* [What you need to do] Scan the entries for the word "semanas" and return every line that has it.

* [Task inputs]

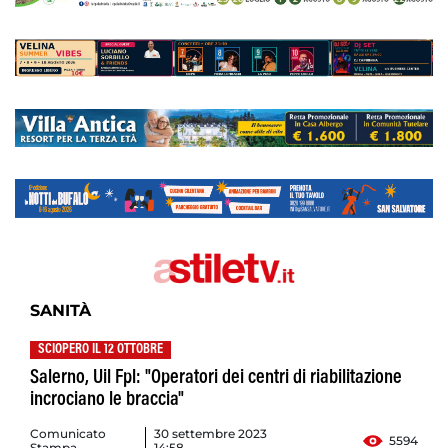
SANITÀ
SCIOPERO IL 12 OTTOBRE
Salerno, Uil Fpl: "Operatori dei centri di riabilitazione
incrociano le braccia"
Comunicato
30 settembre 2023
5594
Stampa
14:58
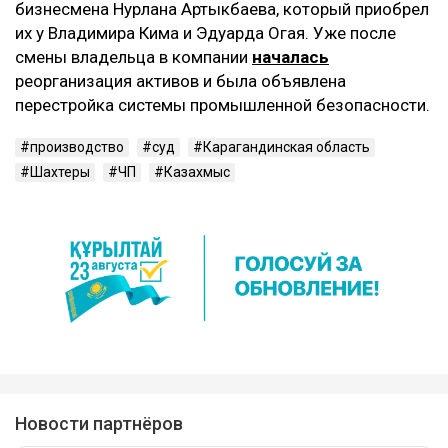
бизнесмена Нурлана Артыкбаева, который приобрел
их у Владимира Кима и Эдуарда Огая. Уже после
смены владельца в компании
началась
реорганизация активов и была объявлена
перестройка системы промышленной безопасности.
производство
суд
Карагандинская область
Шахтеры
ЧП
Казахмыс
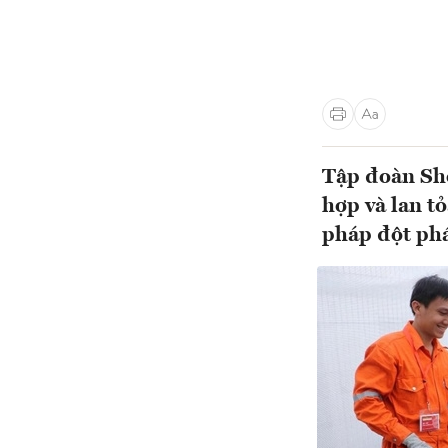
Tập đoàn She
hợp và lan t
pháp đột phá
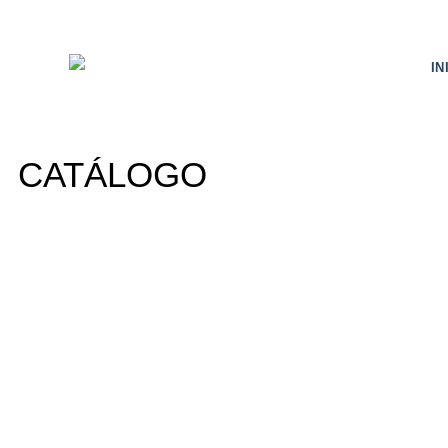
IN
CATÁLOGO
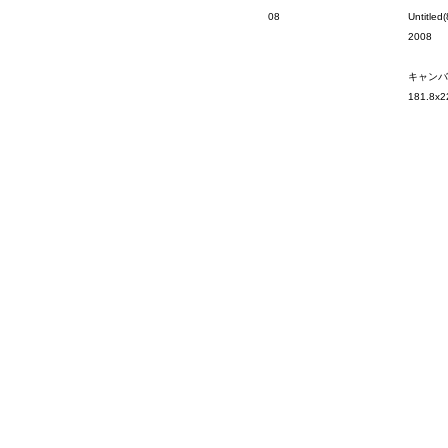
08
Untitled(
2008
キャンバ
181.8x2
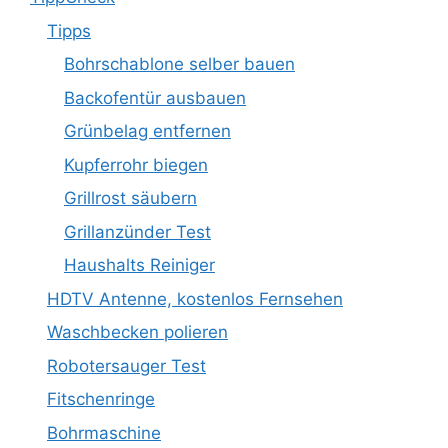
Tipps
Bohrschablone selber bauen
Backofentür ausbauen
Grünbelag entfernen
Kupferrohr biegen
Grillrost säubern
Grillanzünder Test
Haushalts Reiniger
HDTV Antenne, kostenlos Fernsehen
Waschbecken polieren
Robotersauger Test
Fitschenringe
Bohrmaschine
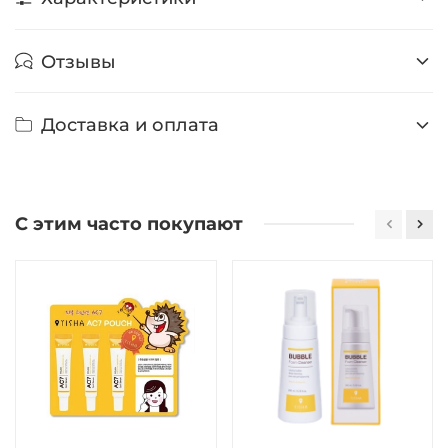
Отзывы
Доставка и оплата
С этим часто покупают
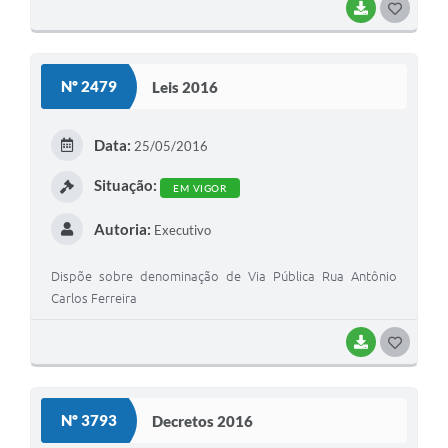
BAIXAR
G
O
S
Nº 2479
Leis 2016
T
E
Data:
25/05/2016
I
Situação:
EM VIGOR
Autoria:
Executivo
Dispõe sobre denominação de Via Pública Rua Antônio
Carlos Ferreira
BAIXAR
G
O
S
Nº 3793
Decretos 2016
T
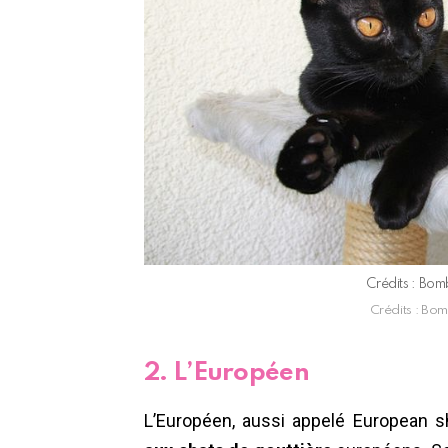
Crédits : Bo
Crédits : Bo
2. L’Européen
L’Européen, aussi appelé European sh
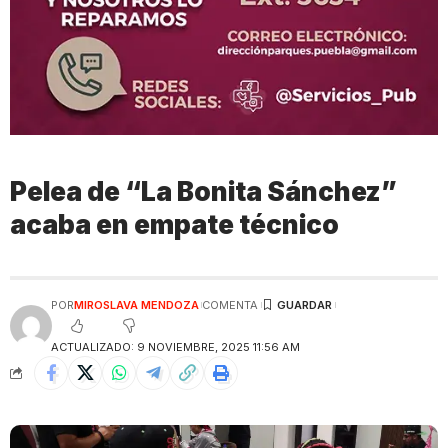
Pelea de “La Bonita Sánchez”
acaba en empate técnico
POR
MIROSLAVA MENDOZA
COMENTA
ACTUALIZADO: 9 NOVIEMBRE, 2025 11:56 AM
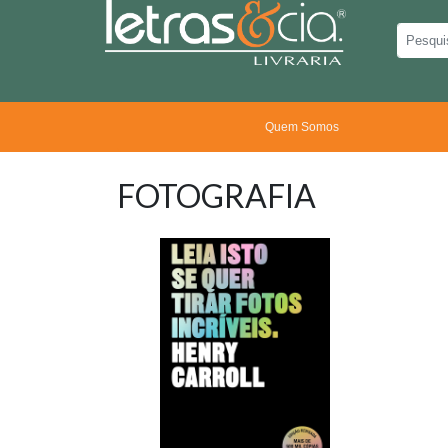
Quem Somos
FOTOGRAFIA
---
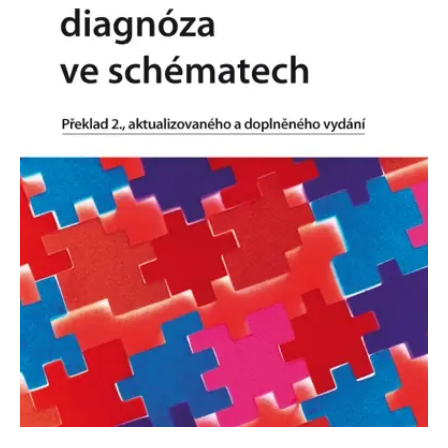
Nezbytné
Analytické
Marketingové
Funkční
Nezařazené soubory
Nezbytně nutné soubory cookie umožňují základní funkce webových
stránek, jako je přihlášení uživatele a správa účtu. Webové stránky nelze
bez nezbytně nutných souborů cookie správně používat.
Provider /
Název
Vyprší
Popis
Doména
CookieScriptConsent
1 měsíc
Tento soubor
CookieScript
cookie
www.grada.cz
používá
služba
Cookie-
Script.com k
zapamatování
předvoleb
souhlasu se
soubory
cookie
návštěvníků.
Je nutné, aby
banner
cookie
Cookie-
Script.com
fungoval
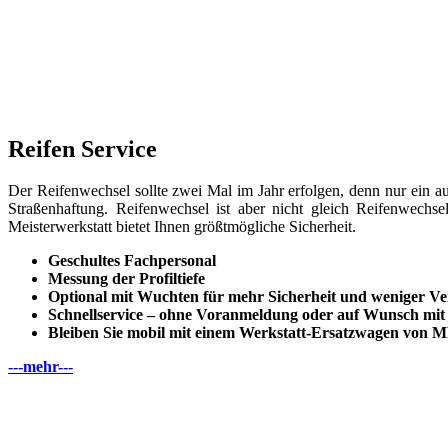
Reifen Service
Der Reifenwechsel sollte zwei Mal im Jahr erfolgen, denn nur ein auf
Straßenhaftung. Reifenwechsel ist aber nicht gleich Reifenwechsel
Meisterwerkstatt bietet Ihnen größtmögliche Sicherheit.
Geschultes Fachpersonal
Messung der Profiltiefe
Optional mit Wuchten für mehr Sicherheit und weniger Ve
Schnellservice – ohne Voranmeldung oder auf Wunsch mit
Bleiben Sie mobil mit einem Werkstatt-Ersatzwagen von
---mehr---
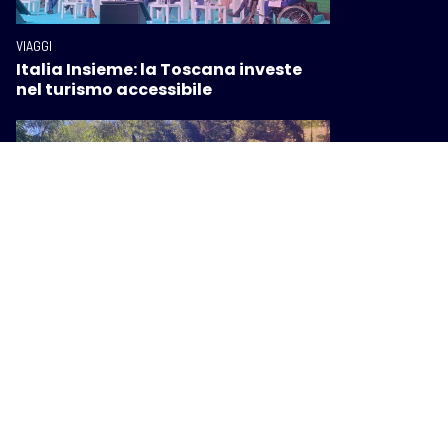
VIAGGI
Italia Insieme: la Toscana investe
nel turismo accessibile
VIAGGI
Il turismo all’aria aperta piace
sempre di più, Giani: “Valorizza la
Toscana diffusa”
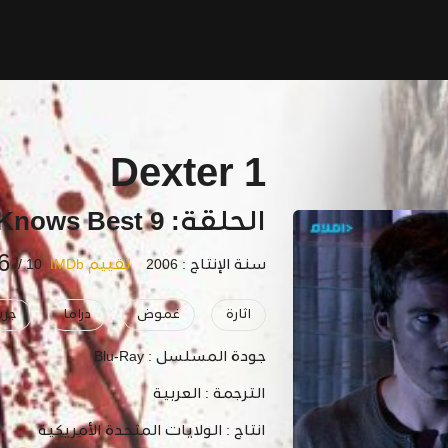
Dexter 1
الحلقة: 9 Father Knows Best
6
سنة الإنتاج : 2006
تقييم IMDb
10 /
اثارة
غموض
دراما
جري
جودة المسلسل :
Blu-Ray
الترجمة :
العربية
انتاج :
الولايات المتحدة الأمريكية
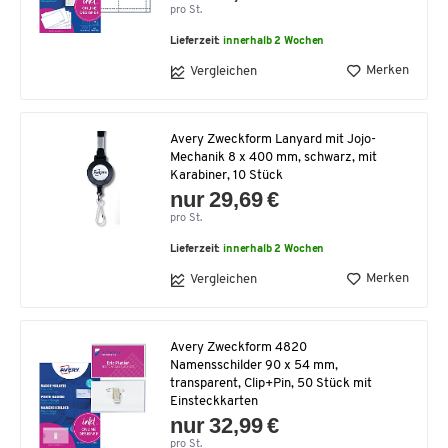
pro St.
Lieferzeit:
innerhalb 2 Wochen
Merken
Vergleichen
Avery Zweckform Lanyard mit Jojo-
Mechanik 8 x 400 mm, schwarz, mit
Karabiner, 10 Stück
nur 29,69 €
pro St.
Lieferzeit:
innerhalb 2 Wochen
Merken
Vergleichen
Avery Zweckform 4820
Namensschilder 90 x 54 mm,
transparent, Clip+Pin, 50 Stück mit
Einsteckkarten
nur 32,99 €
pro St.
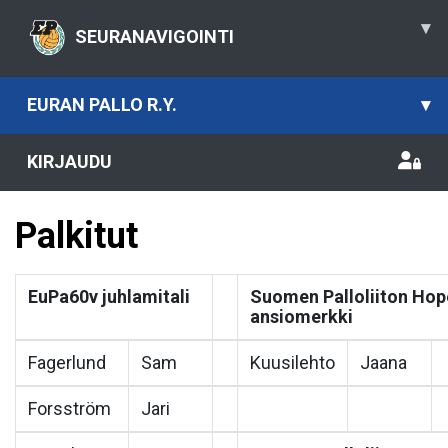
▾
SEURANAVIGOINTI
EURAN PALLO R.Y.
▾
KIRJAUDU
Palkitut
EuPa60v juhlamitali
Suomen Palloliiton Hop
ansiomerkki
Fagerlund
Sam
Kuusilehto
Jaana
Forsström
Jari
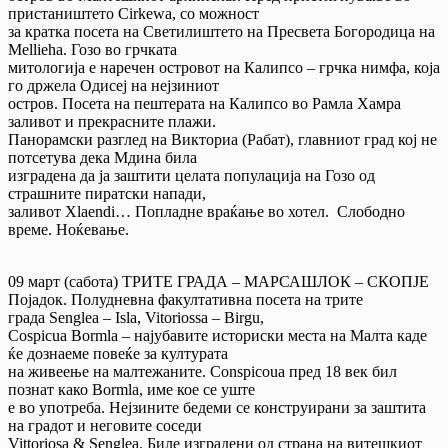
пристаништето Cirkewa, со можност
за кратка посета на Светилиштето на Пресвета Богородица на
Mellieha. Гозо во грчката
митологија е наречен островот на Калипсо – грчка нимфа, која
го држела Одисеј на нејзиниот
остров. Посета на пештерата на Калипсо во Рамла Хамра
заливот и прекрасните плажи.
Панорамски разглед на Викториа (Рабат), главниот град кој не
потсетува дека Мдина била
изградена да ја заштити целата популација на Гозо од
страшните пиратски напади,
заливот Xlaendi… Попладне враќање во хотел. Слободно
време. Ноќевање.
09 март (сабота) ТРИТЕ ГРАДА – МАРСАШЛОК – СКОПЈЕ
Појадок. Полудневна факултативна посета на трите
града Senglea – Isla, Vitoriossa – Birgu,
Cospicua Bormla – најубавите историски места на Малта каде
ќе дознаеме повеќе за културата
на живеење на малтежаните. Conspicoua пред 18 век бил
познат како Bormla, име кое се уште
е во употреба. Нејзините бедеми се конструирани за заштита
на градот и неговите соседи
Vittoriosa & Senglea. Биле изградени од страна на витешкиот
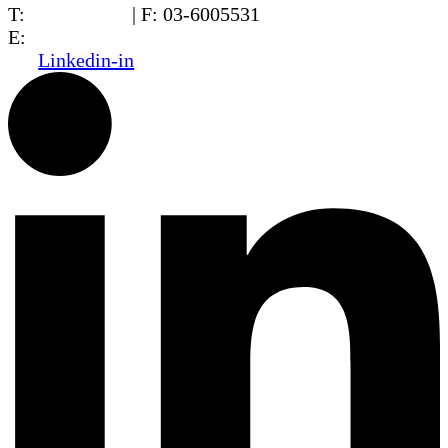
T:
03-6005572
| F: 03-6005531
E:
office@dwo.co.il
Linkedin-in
---
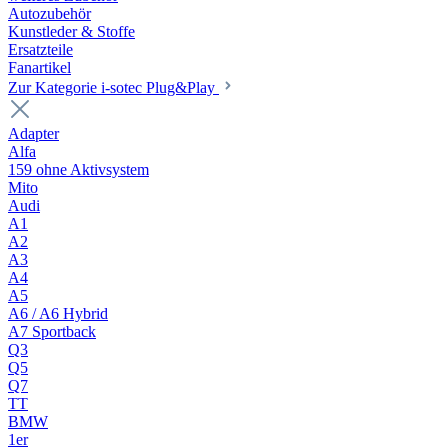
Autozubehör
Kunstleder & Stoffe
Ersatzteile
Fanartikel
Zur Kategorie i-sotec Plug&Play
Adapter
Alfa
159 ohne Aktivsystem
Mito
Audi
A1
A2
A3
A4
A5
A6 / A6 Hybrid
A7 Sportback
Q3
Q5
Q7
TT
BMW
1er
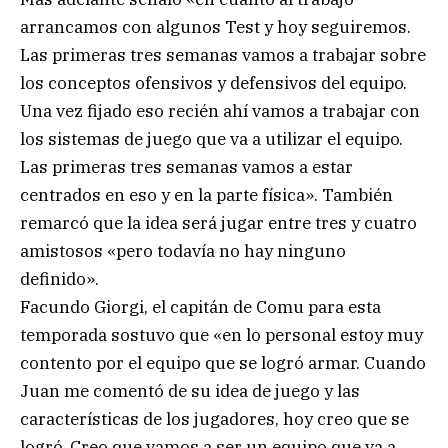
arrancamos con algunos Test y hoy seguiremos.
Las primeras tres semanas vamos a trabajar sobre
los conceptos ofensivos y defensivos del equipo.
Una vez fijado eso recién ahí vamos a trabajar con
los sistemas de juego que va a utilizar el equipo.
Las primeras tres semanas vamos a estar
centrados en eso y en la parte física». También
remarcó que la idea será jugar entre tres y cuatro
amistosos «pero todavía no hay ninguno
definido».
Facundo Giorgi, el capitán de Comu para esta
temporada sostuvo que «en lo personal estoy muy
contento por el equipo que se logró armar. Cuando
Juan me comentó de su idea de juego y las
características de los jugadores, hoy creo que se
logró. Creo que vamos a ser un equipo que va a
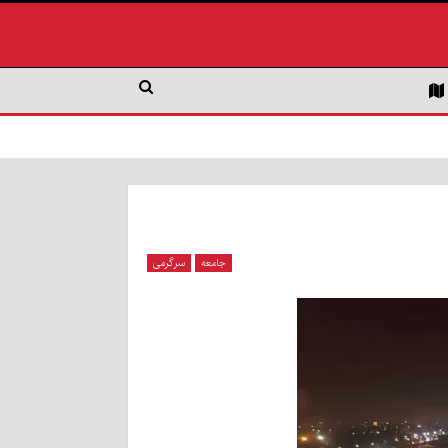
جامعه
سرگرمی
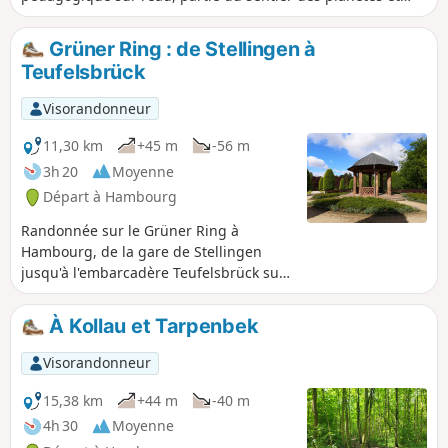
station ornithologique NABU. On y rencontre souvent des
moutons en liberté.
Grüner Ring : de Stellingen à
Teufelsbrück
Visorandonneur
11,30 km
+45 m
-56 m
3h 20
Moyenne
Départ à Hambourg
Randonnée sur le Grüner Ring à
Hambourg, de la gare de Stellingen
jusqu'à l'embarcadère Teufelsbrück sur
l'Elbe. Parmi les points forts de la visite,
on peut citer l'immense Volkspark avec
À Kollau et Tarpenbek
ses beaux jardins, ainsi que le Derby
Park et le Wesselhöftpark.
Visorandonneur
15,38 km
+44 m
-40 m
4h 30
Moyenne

* [Exercise response]
Las primeras tres semanas vamos a trabajar sobre
Las primeras tres semanas vamos a estar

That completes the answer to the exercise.